» **Stored items from a collection**:
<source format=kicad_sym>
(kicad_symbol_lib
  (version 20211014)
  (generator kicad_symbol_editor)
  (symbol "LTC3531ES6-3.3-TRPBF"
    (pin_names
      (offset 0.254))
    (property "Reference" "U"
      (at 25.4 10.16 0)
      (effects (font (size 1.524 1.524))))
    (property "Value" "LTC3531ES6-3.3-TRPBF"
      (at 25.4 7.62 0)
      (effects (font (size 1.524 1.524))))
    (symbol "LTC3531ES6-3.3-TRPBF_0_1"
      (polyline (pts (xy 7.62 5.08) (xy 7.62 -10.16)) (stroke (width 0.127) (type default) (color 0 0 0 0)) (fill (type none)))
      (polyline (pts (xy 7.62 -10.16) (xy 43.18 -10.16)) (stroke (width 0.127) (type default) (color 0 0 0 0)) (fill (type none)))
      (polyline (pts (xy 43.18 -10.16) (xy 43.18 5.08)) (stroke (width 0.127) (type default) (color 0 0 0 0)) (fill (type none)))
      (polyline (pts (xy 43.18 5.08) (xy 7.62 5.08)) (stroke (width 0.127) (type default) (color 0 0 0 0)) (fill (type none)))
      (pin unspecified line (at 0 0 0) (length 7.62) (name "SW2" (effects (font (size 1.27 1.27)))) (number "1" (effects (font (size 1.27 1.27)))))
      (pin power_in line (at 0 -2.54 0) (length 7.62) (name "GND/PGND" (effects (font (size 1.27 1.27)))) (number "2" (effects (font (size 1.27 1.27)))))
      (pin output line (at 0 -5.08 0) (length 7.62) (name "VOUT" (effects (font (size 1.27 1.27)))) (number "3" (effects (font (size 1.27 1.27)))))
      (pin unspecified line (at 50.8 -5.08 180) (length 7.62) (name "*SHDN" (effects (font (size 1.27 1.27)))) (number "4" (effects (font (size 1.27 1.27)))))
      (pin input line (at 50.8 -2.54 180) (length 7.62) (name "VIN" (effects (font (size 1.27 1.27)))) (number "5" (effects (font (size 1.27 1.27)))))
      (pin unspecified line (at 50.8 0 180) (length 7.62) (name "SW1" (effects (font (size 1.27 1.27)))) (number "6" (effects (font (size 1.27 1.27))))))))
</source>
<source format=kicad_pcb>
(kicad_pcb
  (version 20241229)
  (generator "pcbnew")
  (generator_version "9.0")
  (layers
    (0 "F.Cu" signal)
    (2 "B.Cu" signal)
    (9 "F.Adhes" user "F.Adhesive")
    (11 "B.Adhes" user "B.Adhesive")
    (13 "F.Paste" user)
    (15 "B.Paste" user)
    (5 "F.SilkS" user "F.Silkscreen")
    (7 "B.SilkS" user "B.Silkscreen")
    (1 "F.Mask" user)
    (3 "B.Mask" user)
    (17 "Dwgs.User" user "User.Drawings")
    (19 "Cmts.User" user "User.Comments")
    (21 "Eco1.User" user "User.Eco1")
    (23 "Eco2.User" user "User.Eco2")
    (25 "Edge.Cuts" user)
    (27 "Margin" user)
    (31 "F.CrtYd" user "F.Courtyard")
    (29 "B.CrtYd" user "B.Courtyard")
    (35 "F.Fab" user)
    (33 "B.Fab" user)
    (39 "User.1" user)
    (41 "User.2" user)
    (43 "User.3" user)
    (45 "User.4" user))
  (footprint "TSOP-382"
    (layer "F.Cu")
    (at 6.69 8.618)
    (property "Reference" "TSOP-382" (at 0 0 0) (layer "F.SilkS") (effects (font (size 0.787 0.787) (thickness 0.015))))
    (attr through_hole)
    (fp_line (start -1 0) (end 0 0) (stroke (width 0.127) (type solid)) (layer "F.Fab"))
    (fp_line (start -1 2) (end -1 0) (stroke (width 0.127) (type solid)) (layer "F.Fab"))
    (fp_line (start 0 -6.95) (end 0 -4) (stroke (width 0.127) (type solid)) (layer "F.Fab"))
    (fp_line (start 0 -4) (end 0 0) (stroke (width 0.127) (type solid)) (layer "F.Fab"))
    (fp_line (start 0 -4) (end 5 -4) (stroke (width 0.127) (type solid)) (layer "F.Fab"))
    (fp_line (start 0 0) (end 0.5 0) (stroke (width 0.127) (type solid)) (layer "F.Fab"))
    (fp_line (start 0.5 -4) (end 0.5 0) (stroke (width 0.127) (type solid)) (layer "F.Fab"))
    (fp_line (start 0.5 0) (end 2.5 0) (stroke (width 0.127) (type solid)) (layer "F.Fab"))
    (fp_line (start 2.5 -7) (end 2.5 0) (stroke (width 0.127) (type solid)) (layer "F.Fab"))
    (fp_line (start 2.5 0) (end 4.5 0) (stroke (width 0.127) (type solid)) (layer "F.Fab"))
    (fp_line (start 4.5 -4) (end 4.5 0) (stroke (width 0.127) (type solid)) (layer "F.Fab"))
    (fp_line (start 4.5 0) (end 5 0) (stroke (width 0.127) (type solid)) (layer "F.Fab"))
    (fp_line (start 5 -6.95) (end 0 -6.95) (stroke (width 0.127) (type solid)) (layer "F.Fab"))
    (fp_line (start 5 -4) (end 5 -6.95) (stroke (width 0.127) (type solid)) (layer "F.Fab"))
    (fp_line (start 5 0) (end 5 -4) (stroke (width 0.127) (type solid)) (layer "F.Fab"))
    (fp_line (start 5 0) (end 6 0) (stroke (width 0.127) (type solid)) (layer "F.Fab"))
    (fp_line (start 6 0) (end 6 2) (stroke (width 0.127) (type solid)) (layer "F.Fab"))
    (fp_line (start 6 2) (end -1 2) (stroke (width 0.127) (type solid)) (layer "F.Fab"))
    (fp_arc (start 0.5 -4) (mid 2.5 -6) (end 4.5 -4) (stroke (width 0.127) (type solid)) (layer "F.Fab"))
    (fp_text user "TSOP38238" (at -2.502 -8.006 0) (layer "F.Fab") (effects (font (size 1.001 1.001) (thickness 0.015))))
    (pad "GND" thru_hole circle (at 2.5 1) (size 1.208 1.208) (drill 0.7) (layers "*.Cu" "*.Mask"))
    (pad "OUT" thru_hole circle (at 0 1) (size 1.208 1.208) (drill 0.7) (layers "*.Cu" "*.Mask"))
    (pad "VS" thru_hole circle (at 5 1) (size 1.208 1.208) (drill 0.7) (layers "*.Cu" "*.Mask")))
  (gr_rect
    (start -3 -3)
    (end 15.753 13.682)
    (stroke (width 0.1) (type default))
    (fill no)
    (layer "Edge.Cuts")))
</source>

» **DIRECTIONS FOR THIS TASK**: Copy each line containing the word "Courtyard" from the data.

» **REPLY TO THE TASK**:
    (31 "F.CrtYd" user "F.Courtyard")
    (29 "B.CrtYd" user "B.Courtyard")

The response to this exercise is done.